## RECORDS SUPPLIED:
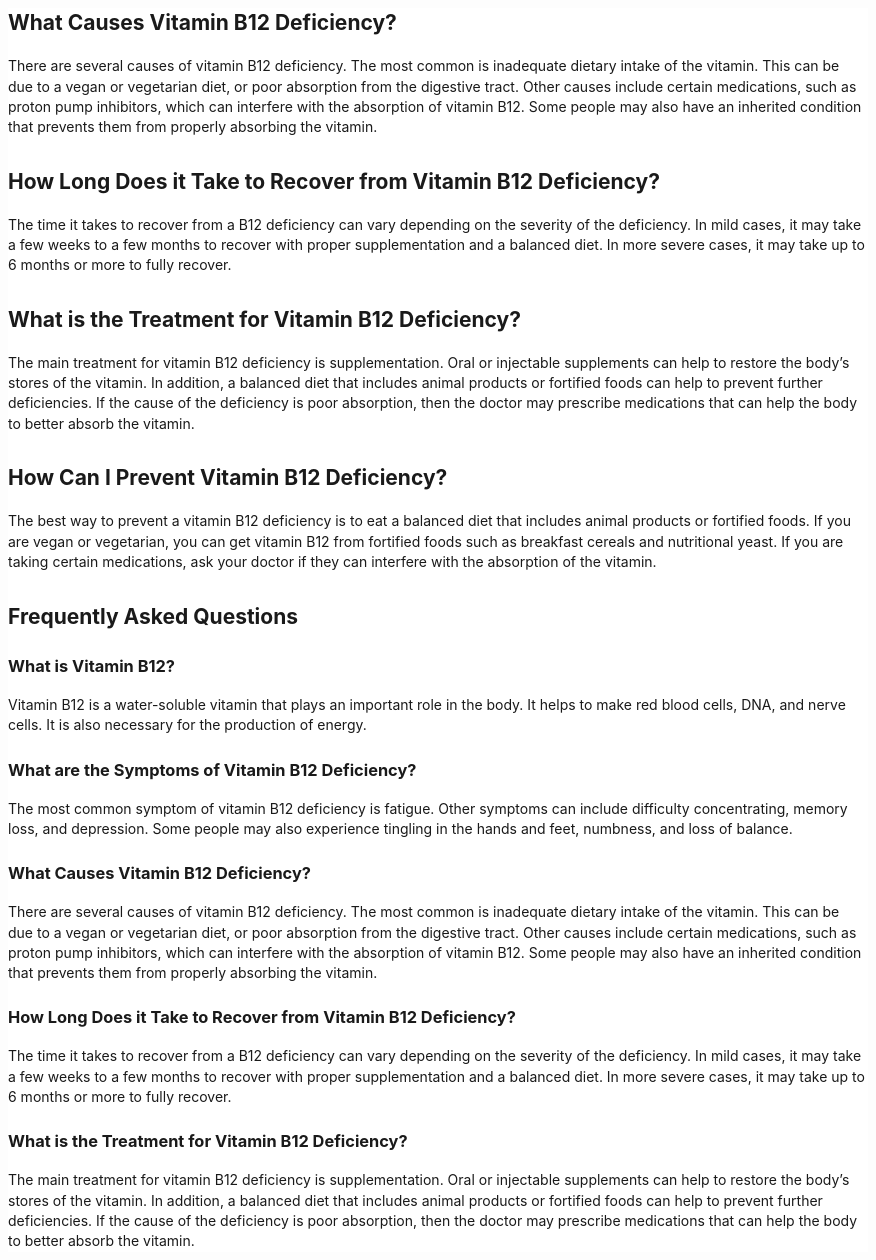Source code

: <h2>What Causes Vitamin B12 Deficiency?</h2>

There are several causes of vitamin B12 deficiency. The most common is inadequate dietary intake of the vitamin. This can be due to a vegan or vegetarian diet, or poor absorption from the digestive tract. Other causes include certain medications, such as proton pump inhibitors, which can interfere with the absorption of vitamin B12. Some people may also have an inherited condition that prevents them from properly absorbing the vitamin.

<h2>How Long Does it Take to Recover from Vitamin B12 Deficiency?</h2>

The time it takes to recover from a B12 deficiency can vary depending on the severity of the deficiency. In mild cases, it may take a few weeks to a few months to recover with proper supplementation and a balanced diet. In more severe cases, it may take up to 6 months or more to fully recover.

<h2>What is the Treatment for Vitamin B12 Deficiency?</h2>

The main treatment for vitamin B12 deficiency is supplementation. Oral or injectable supplements can help to restore the body’s stores of the vitamin. In addition, a balanced diet that includes animal products or fortified foods can help to prevent further deficiencies. If the cause of the deficiency is poor absorption, then the doctor may prescribe medications that can help the body to better absorb the vitamin.

<h2>How Can I Prevent Vitamin B12 Deficiency?</h2>

The best way to prevent a vitamin B12 deficiency is to eat a balanced diet that includes animal products or fortified foods. If you are vegan or vegetarian, you can get vitamin B12 from fortified foods such as breakfast cereals and nutritional yeast. If you are taking certain medications, ask your doctor if they can interfere with the absorption of the vitamin.

<h2>Frequently Asked Questions</h2>

<h3>What is Vitamin B12?</h3>
Vitamin B12 is a water-soluble vitamin that plays an important role in the body. It helps to make red blood cells, DNA, and nerve cells. It is also necessary for the production of energy. 

<h3>What are the Symptoms of Vitamin B12 Deficiency?</h3>
The most common symptom of vitamin B12 deficiency is fatigue. Other symptoms can include difficulty concentrating, memory loss, and depression. Some people may also experience tingling in the hands and feet, numbness, and loss of balance. 

<h3>What Causes Vitamin B12 Deficiency?</h3>
There are several causes of vitamin B12 deficiency. The most common is inadequate dietary intake of the vitamin. This can be due to a vegan or vegetarian diet, or poor absorption from the digestive tract. Other causes include certain medications, such as proton pump inhibitors, which can interfere with the absorption of vitamin B12. Some people may also have an inherited condition that prevents them from properly absorbing the vitamin.

<h3>How Long Does it Take to Recover from Vitamin B12 Deficiency?</h3>
The time it takes to recover from a B12 deficiency can vary depending on the severity of the deficiency. In mild cases, it may take a few weeks to a few months to recover with proper supplementation and a balanced diet. In more severe cases, it may take up to 6 months or more to fully recover.

<h3>What is the Treatment for Vitamin B12 Deficiency?</h3>
The main treatment for vitamin B12 deficiency is supplementation. Oral or injectable supplements can help to restore the body’s stores of the vitamin. In addition, a balanced diet that includes animal products or fortified foods can help to prevent further deficiencies. If the cause of the deficiency is poor absorption, then the doctor may prescribe medications that can help the body to better absorb the vitamin.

## WHAT YOU SHOULD DO:
The lines you return should be those above that contain the word "Does", every one of them.

## EXERCISE OUTPUT:
<h2>How Long Does it Take to Recover from Vitamin B12 Deficiency?</h2>
<h3>How Long Does it Take to Recover from Vitamin B12 Deficiency?</h3>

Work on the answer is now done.